(PAGE TEXT begins)

Redox regulation in human endothelial cells: a critical role for the glycocalyx in mechanotransduction of fluid shear stress

Abstract

Redox status in endothelial cells (EC) is focally regulated by fluid shear stress (FSS) forces acting on the vessel lumen. Notably, endogenous antioxidant genes targeted by the redox sensitive transcription factor nuclear factor E2-related factor 2 (Nrf2) are upregulated by unidirectional (US) FSS. The glycocalyx (GCX), a meshwork of glycosaminoglycans, is prominent in atheroprotected EC but scarce in atherosusceptible EC regions, and a prerequisite for FSS induced nitric oxide and reactive oxygen species generation. In this study, we investigate the role of the GCX as a modulator of redox signaling in human EC (HUVEC) subjected to either US (15 dynes/cm2) or oscillatory (±5 dynes/cm2, 1 Hz) shear for 48 h in microfluidic slides (Ibidi GmbH). The sialic acid (SA) component of the GCX and expression of heme oxygenase-1 (HO-1) were differentially regulated by US and OS compared to static cultures. Removal of SA with neuraminidase (2U/ml, 30 min) prior to US exposure abrogated HO-1 induction and enhanced mitochondrial superoxide in response to FSS. These findings demonstrate that FSS-sensitive Nrf2 signaling is dependent on mechanotransduction through the GCX, and restoration of the GCX may normalise redox homeostasis in atheroprone vascular regions.

(PAGE TEXT ends)

**WHAT YOU ARE ASKED TO DO**
Reproduce the abstract on glycocalyx redox regulation word for word, from its title to its last sentence.

(EXTRACTED ENTRIES begins)

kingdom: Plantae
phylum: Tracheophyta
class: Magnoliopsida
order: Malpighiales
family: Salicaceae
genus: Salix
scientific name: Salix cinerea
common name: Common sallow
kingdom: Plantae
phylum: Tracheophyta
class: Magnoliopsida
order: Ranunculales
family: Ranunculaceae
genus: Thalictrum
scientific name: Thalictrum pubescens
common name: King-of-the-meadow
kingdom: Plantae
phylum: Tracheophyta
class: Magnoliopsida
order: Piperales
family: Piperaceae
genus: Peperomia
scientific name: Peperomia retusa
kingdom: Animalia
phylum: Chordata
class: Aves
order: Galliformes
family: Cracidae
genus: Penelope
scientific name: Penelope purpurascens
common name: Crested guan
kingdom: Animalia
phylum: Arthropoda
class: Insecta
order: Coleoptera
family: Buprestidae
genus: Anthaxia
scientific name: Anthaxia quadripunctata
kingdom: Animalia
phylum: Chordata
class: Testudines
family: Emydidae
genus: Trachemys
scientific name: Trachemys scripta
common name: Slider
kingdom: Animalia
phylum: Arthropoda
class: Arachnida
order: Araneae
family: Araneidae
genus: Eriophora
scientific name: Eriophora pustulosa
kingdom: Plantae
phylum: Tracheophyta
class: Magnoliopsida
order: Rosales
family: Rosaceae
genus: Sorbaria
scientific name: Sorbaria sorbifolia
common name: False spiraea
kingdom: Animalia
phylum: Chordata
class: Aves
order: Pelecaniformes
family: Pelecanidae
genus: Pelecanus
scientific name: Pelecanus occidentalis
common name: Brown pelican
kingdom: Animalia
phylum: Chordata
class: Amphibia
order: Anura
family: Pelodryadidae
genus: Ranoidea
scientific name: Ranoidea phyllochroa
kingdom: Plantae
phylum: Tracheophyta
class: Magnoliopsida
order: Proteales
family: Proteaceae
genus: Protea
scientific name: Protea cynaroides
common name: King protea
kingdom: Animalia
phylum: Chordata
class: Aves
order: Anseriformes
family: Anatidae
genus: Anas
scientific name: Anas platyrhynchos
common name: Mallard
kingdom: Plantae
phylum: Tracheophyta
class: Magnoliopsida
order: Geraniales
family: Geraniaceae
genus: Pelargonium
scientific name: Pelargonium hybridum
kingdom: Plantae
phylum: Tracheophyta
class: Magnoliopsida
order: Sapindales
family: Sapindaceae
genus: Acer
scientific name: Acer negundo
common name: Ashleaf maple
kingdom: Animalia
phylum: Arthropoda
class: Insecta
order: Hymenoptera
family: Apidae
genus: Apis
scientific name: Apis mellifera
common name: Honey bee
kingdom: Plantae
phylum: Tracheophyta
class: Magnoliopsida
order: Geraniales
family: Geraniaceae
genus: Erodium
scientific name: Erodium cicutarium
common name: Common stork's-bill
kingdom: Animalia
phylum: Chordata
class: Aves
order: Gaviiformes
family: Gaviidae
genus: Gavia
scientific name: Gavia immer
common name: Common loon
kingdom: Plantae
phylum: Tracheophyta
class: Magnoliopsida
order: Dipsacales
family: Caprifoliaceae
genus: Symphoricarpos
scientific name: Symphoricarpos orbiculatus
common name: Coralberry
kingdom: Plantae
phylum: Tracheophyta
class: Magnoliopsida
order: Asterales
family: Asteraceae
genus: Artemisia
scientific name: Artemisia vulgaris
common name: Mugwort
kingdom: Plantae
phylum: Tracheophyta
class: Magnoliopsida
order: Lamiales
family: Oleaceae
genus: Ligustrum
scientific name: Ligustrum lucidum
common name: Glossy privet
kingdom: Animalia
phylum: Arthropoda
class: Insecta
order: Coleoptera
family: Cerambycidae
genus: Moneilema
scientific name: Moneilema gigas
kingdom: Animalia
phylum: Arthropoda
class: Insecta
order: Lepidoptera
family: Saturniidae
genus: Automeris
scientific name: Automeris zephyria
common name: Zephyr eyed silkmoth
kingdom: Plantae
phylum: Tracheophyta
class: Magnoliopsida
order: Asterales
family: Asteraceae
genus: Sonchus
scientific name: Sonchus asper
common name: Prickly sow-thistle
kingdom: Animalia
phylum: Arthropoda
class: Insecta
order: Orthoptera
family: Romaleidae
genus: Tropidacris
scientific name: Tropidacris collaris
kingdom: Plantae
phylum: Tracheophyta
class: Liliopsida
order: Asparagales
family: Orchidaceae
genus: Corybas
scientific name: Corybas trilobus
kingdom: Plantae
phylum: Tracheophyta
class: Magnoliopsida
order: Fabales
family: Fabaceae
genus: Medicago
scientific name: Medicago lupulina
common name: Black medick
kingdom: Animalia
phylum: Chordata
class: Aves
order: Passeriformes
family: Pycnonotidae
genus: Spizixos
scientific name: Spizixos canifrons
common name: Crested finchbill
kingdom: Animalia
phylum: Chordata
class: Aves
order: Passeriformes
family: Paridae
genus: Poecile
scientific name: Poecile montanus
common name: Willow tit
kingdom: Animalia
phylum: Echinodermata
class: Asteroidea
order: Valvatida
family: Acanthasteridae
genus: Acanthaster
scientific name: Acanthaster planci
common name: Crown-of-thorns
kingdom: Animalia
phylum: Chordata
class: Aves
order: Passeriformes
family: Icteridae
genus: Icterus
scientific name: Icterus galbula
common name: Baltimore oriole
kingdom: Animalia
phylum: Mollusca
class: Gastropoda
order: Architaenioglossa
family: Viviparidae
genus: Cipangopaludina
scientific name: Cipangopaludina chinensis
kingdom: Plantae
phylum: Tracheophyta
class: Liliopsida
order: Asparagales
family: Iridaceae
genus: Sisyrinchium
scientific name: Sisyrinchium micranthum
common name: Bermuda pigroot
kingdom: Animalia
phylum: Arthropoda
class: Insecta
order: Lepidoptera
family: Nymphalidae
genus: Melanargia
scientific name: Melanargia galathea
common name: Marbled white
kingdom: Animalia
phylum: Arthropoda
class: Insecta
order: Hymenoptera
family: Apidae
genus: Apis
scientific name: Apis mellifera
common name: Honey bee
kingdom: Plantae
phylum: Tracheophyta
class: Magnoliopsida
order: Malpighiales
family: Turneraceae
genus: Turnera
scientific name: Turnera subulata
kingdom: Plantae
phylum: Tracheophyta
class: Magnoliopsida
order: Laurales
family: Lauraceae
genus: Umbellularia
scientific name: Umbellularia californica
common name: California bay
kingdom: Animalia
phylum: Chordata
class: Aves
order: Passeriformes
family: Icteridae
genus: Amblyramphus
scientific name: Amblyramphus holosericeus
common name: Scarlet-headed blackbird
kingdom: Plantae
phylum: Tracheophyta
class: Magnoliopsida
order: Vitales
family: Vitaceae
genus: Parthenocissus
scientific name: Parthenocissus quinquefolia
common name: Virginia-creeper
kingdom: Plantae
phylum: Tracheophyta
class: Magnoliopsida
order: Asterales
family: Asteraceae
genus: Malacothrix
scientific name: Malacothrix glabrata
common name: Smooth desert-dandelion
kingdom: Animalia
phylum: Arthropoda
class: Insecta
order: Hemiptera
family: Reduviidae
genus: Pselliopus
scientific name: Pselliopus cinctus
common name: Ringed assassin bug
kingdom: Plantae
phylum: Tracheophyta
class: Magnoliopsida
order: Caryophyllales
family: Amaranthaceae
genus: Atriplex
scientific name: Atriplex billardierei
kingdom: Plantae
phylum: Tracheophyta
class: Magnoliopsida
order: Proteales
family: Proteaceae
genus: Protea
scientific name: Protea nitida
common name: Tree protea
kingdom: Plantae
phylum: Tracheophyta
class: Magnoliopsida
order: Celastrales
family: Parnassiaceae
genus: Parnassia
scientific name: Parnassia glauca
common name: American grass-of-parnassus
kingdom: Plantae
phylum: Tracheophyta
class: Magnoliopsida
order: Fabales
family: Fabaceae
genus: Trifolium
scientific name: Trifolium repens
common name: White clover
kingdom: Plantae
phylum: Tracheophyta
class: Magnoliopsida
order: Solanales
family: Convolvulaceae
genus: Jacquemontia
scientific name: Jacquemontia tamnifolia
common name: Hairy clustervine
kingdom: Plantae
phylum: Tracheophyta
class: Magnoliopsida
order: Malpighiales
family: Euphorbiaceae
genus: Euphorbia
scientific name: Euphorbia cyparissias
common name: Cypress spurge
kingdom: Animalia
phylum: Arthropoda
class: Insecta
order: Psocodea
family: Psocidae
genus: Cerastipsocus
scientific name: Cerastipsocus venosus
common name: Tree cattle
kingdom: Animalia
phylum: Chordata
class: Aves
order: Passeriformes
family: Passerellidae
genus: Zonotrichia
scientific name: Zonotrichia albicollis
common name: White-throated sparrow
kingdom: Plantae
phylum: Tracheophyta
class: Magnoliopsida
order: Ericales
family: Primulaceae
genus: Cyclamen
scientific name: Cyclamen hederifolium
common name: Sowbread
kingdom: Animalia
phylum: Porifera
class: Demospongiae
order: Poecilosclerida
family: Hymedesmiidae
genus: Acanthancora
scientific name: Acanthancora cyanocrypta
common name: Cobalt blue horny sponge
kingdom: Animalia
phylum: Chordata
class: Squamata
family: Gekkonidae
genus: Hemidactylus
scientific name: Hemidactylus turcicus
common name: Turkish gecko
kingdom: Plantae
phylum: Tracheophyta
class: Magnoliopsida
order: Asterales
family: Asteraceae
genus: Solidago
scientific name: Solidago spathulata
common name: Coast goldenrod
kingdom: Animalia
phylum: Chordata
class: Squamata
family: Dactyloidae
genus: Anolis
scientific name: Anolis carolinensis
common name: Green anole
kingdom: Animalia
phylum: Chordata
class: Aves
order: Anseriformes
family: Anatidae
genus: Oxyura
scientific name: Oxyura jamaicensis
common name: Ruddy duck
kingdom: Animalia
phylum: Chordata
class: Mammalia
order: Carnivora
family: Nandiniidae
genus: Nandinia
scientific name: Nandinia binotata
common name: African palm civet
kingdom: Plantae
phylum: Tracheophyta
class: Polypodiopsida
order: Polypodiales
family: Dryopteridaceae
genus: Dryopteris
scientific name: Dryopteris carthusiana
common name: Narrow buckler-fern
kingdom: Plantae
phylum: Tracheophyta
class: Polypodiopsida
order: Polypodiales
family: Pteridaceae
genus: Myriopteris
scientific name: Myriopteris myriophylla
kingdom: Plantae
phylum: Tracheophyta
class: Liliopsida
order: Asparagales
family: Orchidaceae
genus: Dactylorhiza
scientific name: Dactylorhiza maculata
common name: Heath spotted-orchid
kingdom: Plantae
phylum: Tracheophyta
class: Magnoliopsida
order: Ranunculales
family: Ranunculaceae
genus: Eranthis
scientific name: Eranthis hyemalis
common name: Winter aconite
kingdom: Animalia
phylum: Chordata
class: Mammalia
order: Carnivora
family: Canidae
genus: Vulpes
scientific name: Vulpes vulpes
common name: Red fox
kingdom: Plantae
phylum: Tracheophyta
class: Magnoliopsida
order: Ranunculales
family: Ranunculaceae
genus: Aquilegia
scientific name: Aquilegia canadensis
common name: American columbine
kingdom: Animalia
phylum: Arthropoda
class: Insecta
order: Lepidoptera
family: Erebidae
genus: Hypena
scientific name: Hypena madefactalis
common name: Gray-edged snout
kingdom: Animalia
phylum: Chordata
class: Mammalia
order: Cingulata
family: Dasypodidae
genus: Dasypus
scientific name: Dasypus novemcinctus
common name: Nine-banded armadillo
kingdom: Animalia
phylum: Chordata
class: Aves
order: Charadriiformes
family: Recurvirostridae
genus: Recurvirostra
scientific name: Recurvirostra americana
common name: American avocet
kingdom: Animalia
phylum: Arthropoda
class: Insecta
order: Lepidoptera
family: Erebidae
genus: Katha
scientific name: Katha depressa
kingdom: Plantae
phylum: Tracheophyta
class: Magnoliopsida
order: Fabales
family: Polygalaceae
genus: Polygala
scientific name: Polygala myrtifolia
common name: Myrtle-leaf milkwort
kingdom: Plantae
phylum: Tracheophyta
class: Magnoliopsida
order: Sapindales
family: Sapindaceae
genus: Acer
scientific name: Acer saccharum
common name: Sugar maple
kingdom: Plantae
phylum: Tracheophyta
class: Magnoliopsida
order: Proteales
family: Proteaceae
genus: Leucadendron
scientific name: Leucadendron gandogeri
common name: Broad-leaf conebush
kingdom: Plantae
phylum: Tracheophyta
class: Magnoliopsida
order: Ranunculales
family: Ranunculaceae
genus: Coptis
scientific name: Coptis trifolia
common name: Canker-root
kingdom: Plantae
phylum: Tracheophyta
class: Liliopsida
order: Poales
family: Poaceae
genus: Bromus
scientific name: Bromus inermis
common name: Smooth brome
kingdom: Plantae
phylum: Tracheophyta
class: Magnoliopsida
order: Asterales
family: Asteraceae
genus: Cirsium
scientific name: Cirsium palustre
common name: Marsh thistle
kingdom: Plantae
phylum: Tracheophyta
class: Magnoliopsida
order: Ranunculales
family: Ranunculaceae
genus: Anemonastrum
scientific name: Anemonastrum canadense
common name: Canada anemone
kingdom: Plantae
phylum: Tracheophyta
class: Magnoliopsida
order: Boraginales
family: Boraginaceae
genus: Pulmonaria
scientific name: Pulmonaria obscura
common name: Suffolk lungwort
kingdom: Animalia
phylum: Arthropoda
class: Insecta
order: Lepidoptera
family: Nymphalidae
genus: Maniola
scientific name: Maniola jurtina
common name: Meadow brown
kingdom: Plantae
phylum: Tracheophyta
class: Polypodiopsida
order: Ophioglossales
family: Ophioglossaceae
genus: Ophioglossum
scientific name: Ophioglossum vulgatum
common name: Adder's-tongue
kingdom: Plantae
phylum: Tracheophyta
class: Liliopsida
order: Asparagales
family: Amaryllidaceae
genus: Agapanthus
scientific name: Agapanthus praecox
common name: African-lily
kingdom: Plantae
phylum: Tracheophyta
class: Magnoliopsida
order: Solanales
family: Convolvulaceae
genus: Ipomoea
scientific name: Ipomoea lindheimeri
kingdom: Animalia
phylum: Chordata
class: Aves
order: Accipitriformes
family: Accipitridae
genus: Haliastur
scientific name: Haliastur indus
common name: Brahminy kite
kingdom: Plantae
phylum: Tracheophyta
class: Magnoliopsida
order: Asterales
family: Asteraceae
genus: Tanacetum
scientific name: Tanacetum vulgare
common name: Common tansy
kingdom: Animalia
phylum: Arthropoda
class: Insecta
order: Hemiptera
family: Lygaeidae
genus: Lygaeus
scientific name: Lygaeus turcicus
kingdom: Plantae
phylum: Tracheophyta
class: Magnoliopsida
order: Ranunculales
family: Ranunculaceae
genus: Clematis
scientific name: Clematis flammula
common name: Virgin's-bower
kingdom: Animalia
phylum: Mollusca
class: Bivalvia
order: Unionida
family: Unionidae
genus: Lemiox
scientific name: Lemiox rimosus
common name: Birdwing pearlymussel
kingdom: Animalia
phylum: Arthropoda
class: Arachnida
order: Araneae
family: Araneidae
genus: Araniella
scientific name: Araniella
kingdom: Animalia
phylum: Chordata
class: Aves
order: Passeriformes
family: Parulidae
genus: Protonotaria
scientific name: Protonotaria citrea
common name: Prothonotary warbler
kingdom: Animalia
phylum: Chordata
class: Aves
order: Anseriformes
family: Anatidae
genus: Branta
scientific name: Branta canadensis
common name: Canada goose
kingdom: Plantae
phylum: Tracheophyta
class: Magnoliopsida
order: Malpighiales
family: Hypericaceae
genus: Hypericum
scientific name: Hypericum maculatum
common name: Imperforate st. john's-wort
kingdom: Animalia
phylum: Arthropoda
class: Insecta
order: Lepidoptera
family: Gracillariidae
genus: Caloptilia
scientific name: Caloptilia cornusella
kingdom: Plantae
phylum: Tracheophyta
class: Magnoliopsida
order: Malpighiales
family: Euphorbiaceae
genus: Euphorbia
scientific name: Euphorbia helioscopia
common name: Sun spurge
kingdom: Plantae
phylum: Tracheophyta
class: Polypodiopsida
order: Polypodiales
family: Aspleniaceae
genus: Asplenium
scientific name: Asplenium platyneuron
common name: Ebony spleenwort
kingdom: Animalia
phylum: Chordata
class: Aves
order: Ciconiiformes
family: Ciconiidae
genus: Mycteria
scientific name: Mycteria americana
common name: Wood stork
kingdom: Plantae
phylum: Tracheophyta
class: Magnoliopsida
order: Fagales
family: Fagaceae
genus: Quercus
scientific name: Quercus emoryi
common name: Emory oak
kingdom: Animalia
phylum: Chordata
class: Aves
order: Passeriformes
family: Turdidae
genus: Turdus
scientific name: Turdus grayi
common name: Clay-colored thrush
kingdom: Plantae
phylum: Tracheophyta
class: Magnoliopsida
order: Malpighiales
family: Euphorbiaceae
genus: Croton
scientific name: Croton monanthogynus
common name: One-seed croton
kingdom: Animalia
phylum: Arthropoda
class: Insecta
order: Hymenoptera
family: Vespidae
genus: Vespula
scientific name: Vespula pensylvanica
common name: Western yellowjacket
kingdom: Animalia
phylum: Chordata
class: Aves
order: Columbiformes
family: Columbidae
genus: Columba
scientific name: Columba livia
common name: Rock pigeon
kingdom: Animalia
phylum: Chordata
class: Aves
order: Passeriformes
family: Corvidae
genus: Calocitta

(EXTRACTED ENTRIES ends)

**SOLUTION BELOW**
Redox regulation in human endothelial cells: a critical role for the glycocalyx in mechanotransduction of fluid shear stress

Abstract

Redox status in endothelial cells (EC) is focally regulated by fluid shear stress (FSS) forces acting on the vessel lumen. Notably, endogenous antioxidant genes targeted by the redox sensitive transcription factor nuclear factor E2-related factor 2 (Nrf2) are upregulated by unidirectional (US) FSS. The glycocalyx (GCX), a meshwork of glycosaminoglycans, is prominent in atheroprotected EC but scarce in atherosusceptible EC regions, and a prerequisite for FSS induced nitric oxide and reactive oxygen species generation. In this study, we investigate the role of the GCX as a modulator of redox signaling in human EC (HUVEC) subjected to either US (15 dynes/cm2) or oscillatory (±5 dynes/cm2, 1 Hz) shear for 48 h in microfluidic slides (Ibidi GmbH). The sialic acid (SA) component of the GCX and expression of heme oxygenase-1 (HO-1) were differentially regulated by US and OS compared to static cultures. Removal of SA with neuraminidase (2U/ml, 30 min) prior to US exposure abrogated HO-1 induction and enhanced mitochondrial superoxide in response to FSS. These findings demonstrate that FSS-sensitive Nrf2 signaling is dependent on mechanotransduction through the GCX, and restoration of the GCX may normalise redox homeostasis in atheroprone vascular regions.